Users that have this role will now be able to submit workflows to the newly created pool.

Note

For more info, see Auto-Generating Pool Roles.

Step 5: Assign the role to users

Assign the role osmo-heterogeneous_pool to users so they can access the pool:

Without an IdP: Use the OSMO user and role APIs (e.g. create users with POST /api/auth/user, then assign the role with POST /api/auth/user/{id}/roles). See Roles and Policies and the user management design (e.g. external/projects/PROJ-148-auth-rework/PROJ-148-user-management.md).
With an IdP: You can assign the role via the same APIs, and/or map an IdP group to this role using IdP Role Mapping and Sync Modes so that users in that group get the role when they log in.

Additional Examples#

Enabling Topology-Aware Scheduling#

Topology-aware scheduling ensures that tasks requiring high-bandwidth or low-latency communication are placed on physically co-located nodes—such as the same NVLink rack, spine switch, or availability zone.

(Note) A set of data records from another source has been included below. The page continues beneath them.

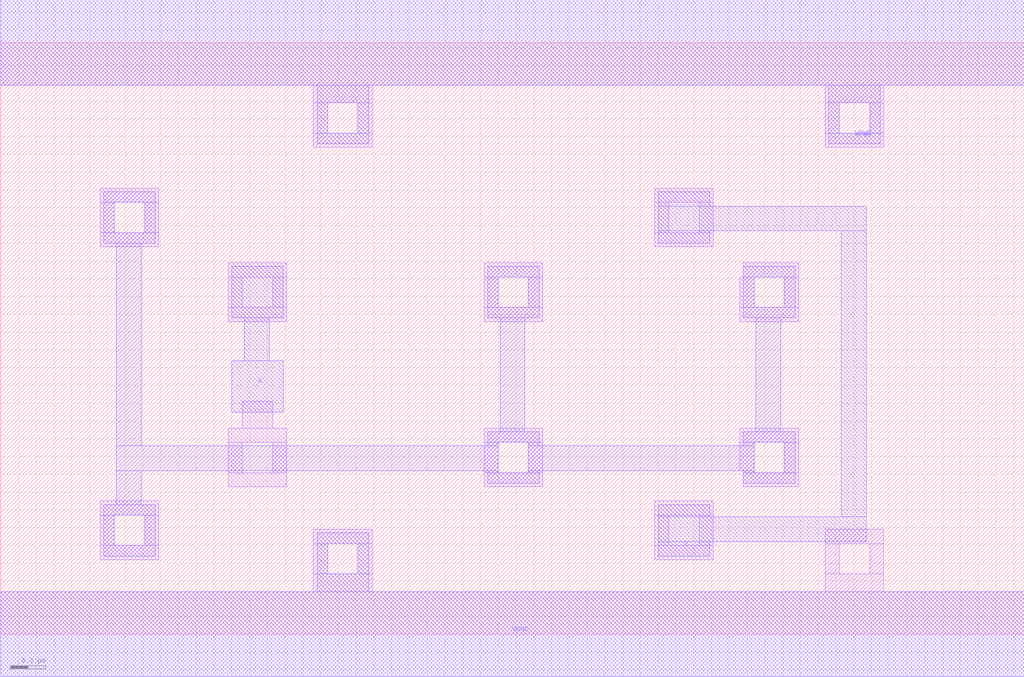
<source format=lef>
VERSION 5.7 ;
  NOWIREEXTENSIONATPIN ON ;
  DIVIDERCHAR "/" ;
  BUSBITCHARS "[]" ;
MACRO BUFX4
  CLASS CORE ;
  FOREIGN BUFX4 ;
  ORIGIN 0.000 0.000 ;
  SIZE 5.760 BY 3.330 ;
  SYMMETRY X Y R90 ;
  SITE unit ;
  PIN VPWR
    DIRECTION INOUT ;
    USE POWER ;
    SHAPE ABUTMENT ;
    PORT
      LAYER met1 ;
        RECT 0.000 3.090 5.760 3.570 ;
        RECT 1.780 2.990 2.070 3.090 ;
        RECT 1.780 2.820 1.840 2.990 ;
        RECT 2.010 2.820 2.070 2.990 ;
        RECT 1.780 2.760 2.070 2.820 ;
        RECT 4.660 2.990 4.950 3.090 ;
        RECT 4.660 2.820 4.720 2.990 ;
        RECT 4.890 2.820 4.950 2.990 ;
        RECT 4.660 2.760 4.950 2.820 ;
    END
    PORT
      LAYER li1 ;
        RECT 0.000 3.090 5.760 3.570 ;
        RECT 1.760 2.990 2.090 3.090 ;
        RECT 1.760 2.820 1.840 2.990 ;
        RECT 2.010 2.820 2.090 2.990 ;
        RECT 1.760 2.740 2.090 2.820 ;
        RECT 4.640 2.990 4.970 3.090 ;
        RECT 4.640 2.820 4.720 2.990 ;
        RECT 4.890 2.820 4.970 2.990 ;
        RECT 4.640 2.740 4.970 2.820 ;
    END
  END VPWR
  PIN VGND
    DIRECTION INOUT ;
    USE GROUND ;
    SHAPE ABUTMENT ;
    PORT
      LAYER met1 ;
        RECT 1.780 0.510 2.070 0.570 ;
        RECT 1.780 0.340 1.840 0.510 ;
        RECT 2.010 0.340 2.070 0.510 ;
        RECT 1.780 0.240 2.070 0.340 ;
        RECT 0.000 -0.240 5.760 0.240 ;
    END
    PORT
      LAYER li1 ;
        RECT 1.760 0.510 2.090 0.590 ;
        RECT 1.760 0.340 1.840 0.510 ;
        RECT 2.010 0.340 2.090 0.510 ;
        RECT 1.760 0.240 2.090 0.340 ;
        RECT 4.640 0.510 4.970 0.590 ;
        RECT 4.640 0.340 4.720 0.510 ;
        RECT 4.890 0.340 4.970 0.510 ;
        RECT 4.640 0.240 4.970 0.340 ;
        RECT 0.000 -0.240 5.760 0.240 ;
    END
  END VGND
  PIN Y
    DIRECTION INOUT ;
    USE SIGNAL ;
    SHAPE ABUTMENT ;
    PORT
      LAYER met1 ;
        RECT 3.700 2.410 3.990 2.490 ;
        RECT 3.700 2.270 4.870 2.410 ;
        RECT 3.700 2.200 3.990 2.270 ;
        RECT 3.700 0.660 3.990 0.730 ;
        RECT 4.730 0.660 4.870 2.270 ;
        RECT 3.700 0.520 4.870 0.660 ;
        RECT 3.700 0.440 3.990 0.520 ;
    END
  END Y
  PIN A
    DIRECTION INOUT ;
    USE SIGNAL ;
    SHAPE ABUTMENT ;
    PORT
      LAYER met1 ;
        RECT 1.300 1.780 1.590 2.070 ;
        RECT 1.370 1.540 1.510 1.780 ;
        RECT 1.300 1.250 1.590 1.540 ;
    END
  END A
  OBS
      LAYER li1 ;
        RECT 0.560 2.430 0.890 2.510 ;
        RECT 0.560 2.260 0.640 2.430 ;
        RECT 0.810 2.260 0.890 2.430 ;
        RECT 0.560 2.180 0.890 2.260 ;
        RECT 3.680 2.430 4.010 2.510 ;
        RECT 3.680 2.260 3.760 2.430 ;
        RECT 3.930 2.260 4.010 2.430 ;
        RECT 3.680 2.180 4.010 2.260 ;
        RECT 1.280 2.010 1.610 2.090 ;
        RECT 1.280 1.840 1.360 2.010 ;
        RECT 1.530 1.840 1.610 2.010 ;
        RECT 1.280 1.760 1.610 1.840 ;
        RECT 2.720 2.010 3.050 2.090 ;
        RECT 4.180 2.010 4.490 2.090 ;
        RECT 2.720 1.840 2.800 2.010 ;
        RECT 2.970 1.840 3.050 2.010 ;
        RECT 2.720 1.760 3.050 1.840 ;
        RECT 4.160 1.840 4.240 2.010 ;
        RECT 4.410 1.840 4.490 2.010 ;
        RECT 4.160 1.760 4.490 1.840 ;
        RECT 1.360 1.160 1.530 1.310 ;
        RECT 1.280 1.080 1.610 1.160 ;
        RECT 1.280 0.910 1.360 1.080 ;
        RECT 1.530 0.910 1.610 1.080 ;
        RECT 1.280 0.830 1.610 0.910 ;
        RECT 2.720 1.080 3.050 1.160 ;
        RECT 2.720 0.910 2.800 1.080 ;
        RECT 2.970 0.910 3.050 1.080 ;
        RECT 4.160 1.080 4.490 1.160 ;
        RECT 4.160 0.920 4.240 1.080 ;
        RECT 2.720 0.830 3.050 0.910 ;
        RECT 4.180 0.910 4.240 0.920 ;
        RECT 4.410 0.910 4.490 1.080 ;
        RECT 4.180 0.830 4.490 0.910 ;
        RECT 0.560 0.670 0.890 0.750 ;
        RECT 0.560 0.500 0.640 0.670 ;
        RECT 0.810 0.500 0.890 0.670 ;
        RECT 0.560 0.420 0.890 0.500 ;
        RECT 3.680 0.670 4.010 0.750 ;
        RECT 3.680 0.500 3.760 0.670 ;
        RECT 3.930 0.500 4.010 0.670 ;
        RECT 3.680 0.420 4.010 0.500 ;
      LAYER met1 ;
        RECT 0.580 2.430 0.870 2.490 ;
        RECT 0.580 2.260 0.640 2.430 ;
        RECT 0.810 2.260 0.870 2.430 ;
        RECT 0.580 2.200 0.870 2.260 ;
        RECT 0.650 1.060 0.790 2.200 ;
        RECT 2.740 2.010 3.030 2.070 ;
        RECT 2.740 1.840 2.800 2.010 ;
        RECT 2.970 1.840 3.030 2.010 ;
        RECT 2.740 1.780 3.030 1.840 ;
        RECT 4.180 2.010 4.470 2.070 ;
        RECT 4.180 1.840 4.240 2.010 ;
        RECT 4.410 1.840 4.470 2.010 ;
        RECT 4.180 1.780 4.470 1.840 ;
        RECT 2.810 1.140 2.950 1.780 ;
        RECT 4.250 1.140 4.390 1.780 ;
        RECT 2.740 1.080 3.030 1.140 ;
        RECT 2.740 1.060 2.800 1.080 ;
        RECT 0.650 0.920 2.800 1.060 ;
        RECT 0.650 0.730 0.790 0.920 ;
        RECT 2.740 0.910 2.800 0.920 ;
        RECT 2.970 1.060 3.030 1.080 ;
        RECT 4.180 1.080 4.470 1.140 ;
        RECT 4.180 1.060 4.240 1.080 ;
        RECT 2.970 0.920 4.240 1.060 ;
        RECT 2.970 0.910 3.030 0.920 ;
        RECT 2.740 0.850 3.030 0.910 ;
        RECT 4.180 0.910 4.240 0.920 ;
        RECT 4.410 0.910 4.470 1.080 ;
        RECT 4.180 0.850 4.470 0.910 ;
        RECT 0.580 0.670 0.870 0.730 ;
        RECT 0.580 0.500 0.640 0.670 ;
        RECT 0.810 0.500 0.870 0.670 ;
        RECT 0.580 0.440 0.870 0.500 ;
  END
END BUFX4
END LIBRARY


</source>
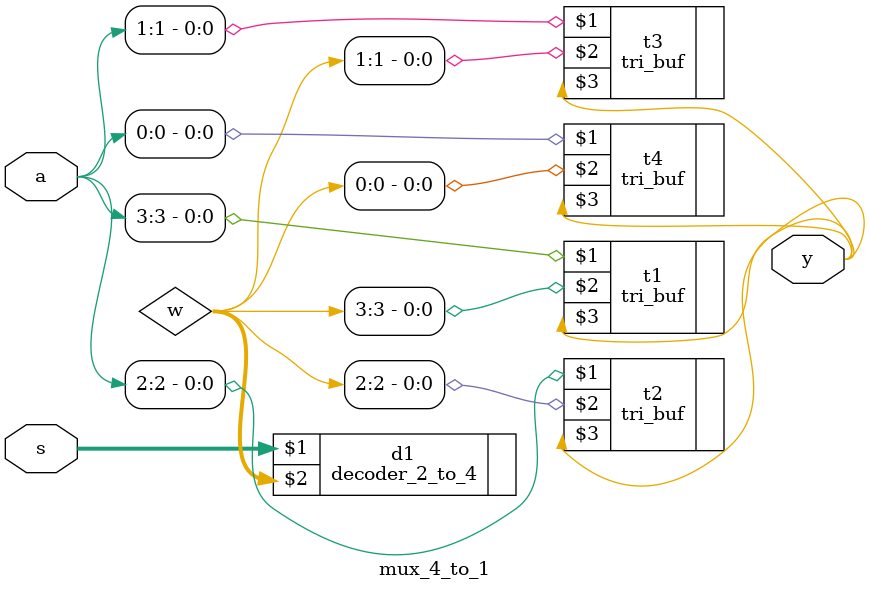
<source format=v>
module mux_4_to_1(a,s,y);
input [3:0]a;
input [1:0]s;
output y;
wire [3:0]w;
decoder_2_to_4 d1(s,w);
tri_buf t1(a[3],w[3],y);
tri_buf t2(a[2],w[2],y);
tri_buf t3(a[1],w[1],y);
tri_buf t4(a[0],w[0],y);
endmodule

</source>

This requires KAI Scheduler v0.12 or later and nodes with the appropriate Kubernetes labels applied.

Note

topology_keys can only be configured on pools backed by a KAI Scheduler backend. Configuring it on a pool with an unsupported scheduler will be rejected.

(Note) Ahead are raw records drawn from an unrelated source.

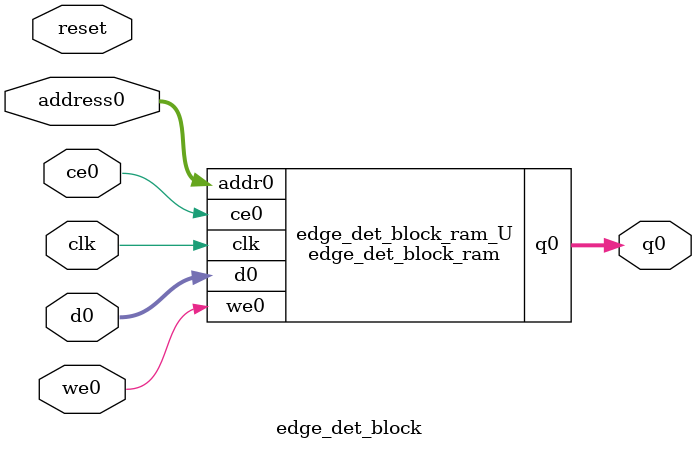
<source format=v>

`timescale 1 ns / 1 ps
module edge_det_block_ram (addr0, ce0, d0, we0, q0,  clk);

parameter DWIDTH = 32;
parameter AWIDTH = 4;
parameter MEM_SIZE = 9;

input[AWIDTH-1:0] addr0;
input ce0;
input[DWIDTH-1:0] d0;
input we0;
output reg[DWIDTH-1:0] q0;
input clk;

(* ram_style = "distributed" *)reg [DWIDTH-1:0] ram[0:MEM_SIZE-1];




always @(posedge clk)  
begin 
    if (ce0) 
    begin
        if (we0) 
        begin 
            ram[addr0] <= d0; 
            q0 <= d0;
        end 
        else 
            q0 <= ram[addr0];
    end
end


endmodule


`timescale 1 ns / 1 ps
module edge_det_block(
    reset,
    clk,
    address0,
    ce0,
    we0,
    d0,
    q0);

parameter DataWidth = 32'd32;
parameter AddressRange = 32'd9;
parameter AddressWidth = 32'd4;
input reset;
input clk;
input[AddressWidth - 1:0] address0;
input ce0;
input we0;
input[DataWidth - 1:0] d0;
output[DataWidth - 1:0] q0;



edge_det_block_ram edge_det_block_ram_U(
    .clk( clk ),
    .addr0( address0 ),
    .ce0( ce0 ),
    .d0( d0 ),
    .we0( we0 ),
    .q0( q0 ));

endmodule


</source>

Step 1: Verify Node Labels

Confirm that your cluster nodes have labels for each topology level you want to expose. The label keys must match what you will configure in topology_keys:

$ kubectl get nodes -o jsonpath='{.items[*].metadata.labels}' | jq -r 'to_entries[] | select(.key | test("topology.kubernetes.io|nvidia.com/gpu-clique")) | "\(.key)=\(.value)"'

Step 2: Add Topology Keys to the Pool Config

Add a topology_keys list to your pool configuration, ordered from coarsest to finest granularity. Each entry maps a user-friendly key name (which users reference in their workflow specs) to the actual Kubernetes node label:

$ cat << EOF > topology_pool.json
{
  "pools": {
    "my-pool": {
      "name": "my-pool",
      "backend": "my-backend",
      "topology_keys": [
        {"key": "zone",       "label": "topology.kubernetes.io/zone"},
        {"key": "spine",      "label": "topology.kubernetes.io/spine"},
        {"key": "rack",       "label": "topology.kubernetes.io/rack"},
        {"key": "gpu-clique", "label": "nvidia.com/gpu-clique"}
      ]
    }
  }
}
EOF

Step 3: Apply the Pool Configuration

$ osmo config update POOL --file topology_pool.json

OSMO will create a KAI Topology CRD in the cluster for this pool. Users can then reference the configured key names when specifying topology requirements in their workflow specs.

Troubleshooting#

Pool Access Denied

Verify user’s group membership matches pool naming convention
Check role configuration includes correct pool path

Resource Validation Failures

Ensure validation rules match node capacity
Verify resource requests don’t exceed platform limits

Template Conflicts

Review template merge order (later templates override earlier ones)
Check for conflicting fields in merged templates

Platform Not Available

Verify platform name is correctly specified in pool configuration
Ensure referenced pod templates exist

Debugging Tips

Start with simple configurations and add complexity gradually
Test access with different user accounts
Examine OSMO service logs for detailed error messages

Warning

Deleting or modifying pools used by running workflows may cause scheduling issues. Always verify pools are not in use before making changes.